Snelling and Pre-snelling Hooks
first id like to thank the new zealand kite fishing website, and power pro website for the illustrations.
When Bottom fishing, I like using snelled hooks. Not the store-bought snells, but home-snelled.
I like the snell because this method of attatching terminal tackle allows you to create a strong and straight knot that tightens up when you have a large fish on. When tied correctly, the Knot doesn't slip. Tying your hook directly to the leader also eliminates loss of catches due to faulty snap swivels. (I see way too many people putting a snap on end of leader and attatching a hook that way!) I also use almost exclusively circle hooks.
Circle hooks with a snell knot (one of the strongest and simplest fishing hook knots) were found to have the highest catch rate by a considerable margin and caught more than twice as many fish as either O'Shaugnessy and Octopus patterned hooks of the same size. The method of tying fishing hooks was investigated by an independent study group and a difference in catch rate between tying a circle hook versus snelling a circle hook was determined to be around 20% in favor of the snell knot. Besides improved catch rates, the snell knot takes only seconds per hook to tie. The resulting attachment is one of the strongest fishing knots around, whereas tying to the eye of the hook weakens the trace by as much as 40% (depending on the knot used and the skill of the fisherman tying the knot).
See the diagrams below on snelling a hook.
here's how I pre-rig, note, you must have both ends of the leader "open":
- First pass the trace through the eye of the hook from the front of the hook. Only pass it through about half an inch, maybe an inch.
- Hold the shank of the hook and the half inch tag end and wrap the trace around both the shank of the hook and the tag end 7 to 9 turns. keep them tight and close!

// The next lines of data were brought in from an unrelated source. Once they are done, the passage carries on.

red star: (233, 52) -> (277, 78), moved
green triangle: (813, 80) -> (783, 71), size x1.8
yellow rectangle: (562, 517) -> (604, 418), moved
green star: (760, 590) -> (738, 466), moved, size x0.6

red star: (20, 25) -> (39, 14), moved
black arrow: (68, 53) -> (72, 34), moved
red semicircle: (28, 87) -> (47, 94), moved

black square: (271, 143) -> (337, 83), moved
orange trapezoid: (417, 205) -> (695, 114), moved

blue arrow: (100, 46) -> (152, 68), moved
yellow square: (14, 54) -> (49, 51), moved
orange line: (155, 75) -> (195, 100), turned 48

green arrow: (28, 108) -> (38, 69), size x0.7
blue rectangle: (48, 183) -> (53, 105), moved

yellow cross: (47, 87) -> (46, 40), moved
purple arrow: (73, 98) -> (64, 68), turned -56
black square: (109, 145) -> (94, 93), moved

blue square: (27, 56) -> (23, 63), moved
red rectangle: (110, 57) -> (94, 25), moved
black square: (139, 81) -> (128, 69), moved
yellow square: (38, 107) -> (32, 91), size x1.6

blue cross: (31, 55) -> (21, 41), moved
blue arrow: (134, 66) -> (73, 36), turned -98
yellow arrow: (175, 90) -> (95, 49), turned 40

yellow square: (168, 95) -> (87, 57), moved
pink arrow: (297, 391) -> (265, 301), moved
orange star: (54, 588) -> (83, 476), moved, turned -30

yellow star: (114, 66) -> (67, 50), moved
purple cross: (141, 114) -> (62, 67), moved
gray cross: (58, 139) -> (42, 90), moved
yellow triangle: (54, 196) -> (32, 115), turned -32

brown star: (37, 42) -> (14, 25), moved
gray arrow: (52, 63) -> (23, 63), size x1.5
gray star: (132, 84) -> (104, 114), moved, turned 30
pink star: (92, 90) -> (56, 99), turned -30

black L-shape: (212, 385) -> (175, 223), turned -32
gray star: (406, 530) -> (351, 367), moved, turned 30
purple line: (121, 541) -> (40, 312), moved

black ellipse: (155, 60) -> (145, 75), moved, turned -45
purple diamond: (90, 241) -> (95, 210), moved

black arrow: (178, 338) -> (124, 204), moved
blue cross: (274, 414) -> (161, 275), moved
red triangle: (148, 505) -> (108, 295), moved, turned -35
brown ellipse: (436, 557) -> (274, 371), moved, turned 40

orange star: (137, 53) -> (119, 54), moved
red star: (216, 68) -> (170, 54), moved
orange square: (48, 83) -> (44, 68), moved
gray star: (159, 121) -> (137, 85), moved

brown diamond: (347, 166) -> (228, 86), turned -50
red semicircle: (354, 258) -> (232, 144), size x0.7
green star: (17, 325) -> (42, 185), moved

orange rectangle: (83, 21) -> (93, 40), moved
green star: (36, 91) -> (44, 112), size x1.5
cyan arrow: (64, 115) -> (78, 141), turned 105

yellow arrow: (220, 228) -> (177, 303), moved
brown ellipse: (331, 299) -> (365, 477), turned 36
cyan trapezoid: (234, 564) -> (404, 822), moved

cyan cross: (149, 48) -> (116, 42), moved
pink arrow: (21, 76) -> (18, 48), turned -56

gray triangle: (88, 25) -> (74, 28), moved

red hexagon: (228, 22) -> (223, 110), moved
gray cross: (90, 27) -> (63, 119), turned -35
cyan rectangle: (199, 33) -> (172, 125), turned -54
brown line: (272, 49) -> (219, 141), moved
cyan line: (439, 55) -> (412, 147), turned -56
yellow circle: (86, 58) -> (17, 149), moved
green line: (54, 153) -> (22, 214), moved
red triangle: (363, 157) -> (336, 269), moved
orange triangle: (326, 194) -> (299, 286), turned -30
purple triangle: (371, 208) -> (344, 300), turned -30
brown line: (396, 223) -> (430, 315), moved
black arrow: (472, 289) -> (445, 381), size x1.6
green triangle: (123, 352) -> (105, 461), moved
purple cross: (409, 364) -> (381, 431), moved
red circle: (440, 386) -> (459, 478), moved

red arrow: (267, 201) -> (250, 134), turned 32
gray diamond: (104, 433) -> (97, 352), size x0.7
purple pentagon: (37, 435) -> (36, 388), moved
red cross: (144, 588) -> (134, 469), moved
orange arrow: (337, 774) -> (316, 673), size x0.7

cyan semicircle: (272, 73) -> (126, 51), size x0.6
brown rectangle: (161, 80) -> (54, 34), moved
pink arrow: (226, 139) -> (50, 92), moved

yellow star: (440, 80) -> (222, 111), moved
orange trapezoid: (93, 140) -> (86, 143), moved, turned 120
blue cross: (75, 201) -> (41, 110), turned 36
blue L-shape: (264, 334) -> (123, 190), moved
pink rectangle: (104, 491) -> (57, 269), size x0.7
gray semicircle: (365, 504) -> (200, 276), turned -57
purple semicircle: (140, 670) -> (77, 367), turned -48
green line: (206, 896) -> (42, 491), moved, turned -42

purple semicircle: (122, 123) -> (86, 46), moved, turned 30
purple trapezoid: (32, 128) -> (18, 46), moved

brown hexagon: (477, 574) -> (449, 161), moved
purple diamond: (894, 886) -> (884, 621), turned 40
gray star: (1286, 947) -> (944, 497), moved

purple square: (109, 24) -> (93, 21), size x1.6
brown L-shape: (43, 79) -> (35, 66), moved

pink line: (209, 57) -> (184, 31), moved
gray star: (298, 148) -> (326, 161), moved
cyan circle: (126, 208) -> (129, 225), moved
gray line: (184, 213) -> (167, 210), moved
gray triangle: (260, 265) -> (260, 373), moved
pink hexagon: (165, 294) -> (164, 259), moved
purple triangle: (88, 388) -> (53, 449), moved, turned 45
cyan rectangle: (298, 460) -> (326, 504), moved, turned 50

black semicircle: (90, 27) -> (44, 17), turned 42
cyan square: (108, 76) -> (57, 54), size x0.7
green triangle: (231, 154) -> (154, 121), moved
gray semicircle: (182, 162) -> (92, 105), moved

- Pass the trace back down through the eye of the hook from the back of the hook.
- Pull the trace tight while holding the hook to set the snell. There should be very little or no tag end protruding when the knot is set, but when first starting, it's normal to have a little left over. in fact, i do this on purpose, just incase I didn't quite set the snell tight enough. :)
If the hook curls up towards the trace you have snelled the hook correctly. It is believed that snelling a hook like this makes the trace act as a spring and improves the hook up rate and also prevents the fish from throwing the hook.
Here's how I replace a break-off using the uni-knot, only one end need be "open":
Thread about six inches of line through the eye of the hook.
Hold the line against the hook's shank, and form a Uni-Knot circle.
Make five to seven turns through the loop and around the standing line and hook's shank.
Tighten by pulling the standing line in one direction and the tag end in the other.
You can also snell multiple hooks in tandem:
Once you have perfected snelling a hook, it is very simple to make up a two hook trace.
Simply snell the first hook on, then pass the end of the trace through the back of the second hook and you're ready to snell the second hook on.
Set the distance between the hooks at about two thirds of the length of the bait fish you intend to use before snelling the second hook (if you want two hooks in a large bait) or any distance if you just want multiple small baits... better for one big bait though!
When tying a two hook "pilchard rig", it has been found found that keeping the hooks in line further improves both your catch rate and the ability of the rig to hold soft baits and/or live baits.
If using whole baits, put one hook through the head and the other hook through the body behind the gut cavity and make sure the second hook goes around the spine of the bait fish.
(The head of the bait should be on the bottom hook.)
A quick word on the uni-knot:
The uni knot was developed by Vic Dunaway as a knot that a fisherman could, in all certainty, use for nearly any situation. illustrated above for snelling
attatching terminal tackle
even splicing lines or attaching a leader to braid.
just remember to wet the knot before tightening!